Nuclear exports carry significant strategic value beyond the immediate economic return. A country that builds your power plant also trains your nuclear engineers, supplies your fuel, and services your reactors for decades — creating deep and enduring economic and diplomatic ties. Seoul recognises this and has made nuclear export promotion a formal element of its foreign economic policy.

Electricity Prices and Consumer Impact

South Korean households benefit from some of the lowest retail electricity tariffs among developed nations, with residential prices averaging approximately 130–140 Korean Won (₩) per kWh in early 2026 — equivalent to roughly €0.09–€0.10/kWh, compared to €0.38–€0.42/kWh in Germany. This price advantage is largely attributable to the combination of nuclear baseload and government-owned Korea Electric Power Corporation (KEPCO) operating as a regulated utility with politically constrained pricing.

However, KEPCO has struggled financially due to the mismatch between its politically capped retail tariffs and its rising fuel costs — particularly during the 2022 gas price spike, when LNG imports became dramatically more expensive. The corporation accumulated significant losses in 2022–2023, requiring government financial support. The nuclear programme’s expansion is partly motivated by reducing this LNG exposure and restoring KEPCO’s financial sustainability over the medium term.

Industrial electricity prices, while somewhat higher than household rates, remain competitive by global standards — a critical advantage for South Korea’s export-oriented manufacturing economy. Maintaining this industrial price competitiveness is explicitly cited in government energy planning documents as a rationale for the nuclear expansion.

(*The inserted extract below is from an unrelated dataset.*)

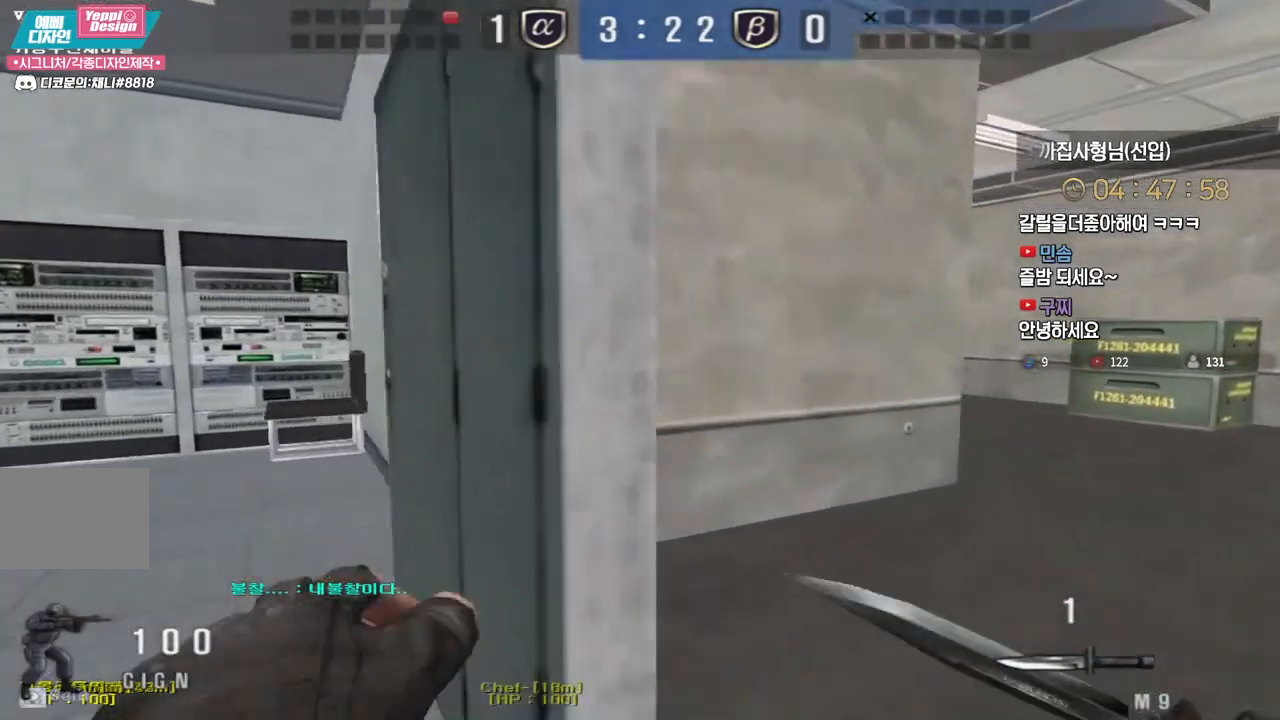
{"keys": ["ctrl", "space"], "events": [[467, "ctrl", "down"], [500, "d", "up"], [500, "space", "down"], [500, "w", "up"]]}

Safety, Waste and Public Acceptance

South Korea’s nuclear renaissance is not without its challenges. Public acceptance of nuclear power has been a persistent issue, with local communities near reactor sites occasionally mounting opposition to life extensions and new construction. Transparency in safety regulation — overseen by the Nuclear Safety and Security Commission (NSSC) — is essential to maintaining the social licence needed for continued expansion.

Nuclear waste management remains an unresolved challenge, as it does globally. South Korea has been attempting for decades to site a permanent high-level nuclear waste repository without success, as every proposed location has faced local opposition. Interim storage at reactor sites is approaching capacity limits at some facilities, creating urgency around the waste question. The International Energy Agency has highlighted waste management as one of the key policy challenges for countries pursuing nuclear expansion.

Conclusion: A Model for Others?

South Korea’s nuclear trajectory offers important lessons for a world wrestling with how to decarbonise electricity while maintaining reliability and industrial competitiveness. The country’s deep nuclear supply chain, its experience with large-scale construction, and its pragmatic reversal of the phase-out policy provide a contrast to Europe’s more ambivalent relationship with atomic power.

Whether Korea’s model is replicable elsewhere depends heavily on political will, regulatory capacity, and the ability to maintain the institutional knowledge that makes nuclear construction cost-effective. Countries starting from scratch — including many in Southeast Asia and Africa — face far steeper learning curves.

What is clear is that nuclear power’s place in the global energy mix is being reassessed across multiple continents, driven by the dual imperatives of energy security and deep decarbonisation. South Korea stands at the forefront of that reassessment, and its choices in the coming decade will shape both its own electricity market and the global nuclear industry’s prospects for decades to come. Those interested in the wider energy transition landscape should keep a close eye on Seoul’s next moves.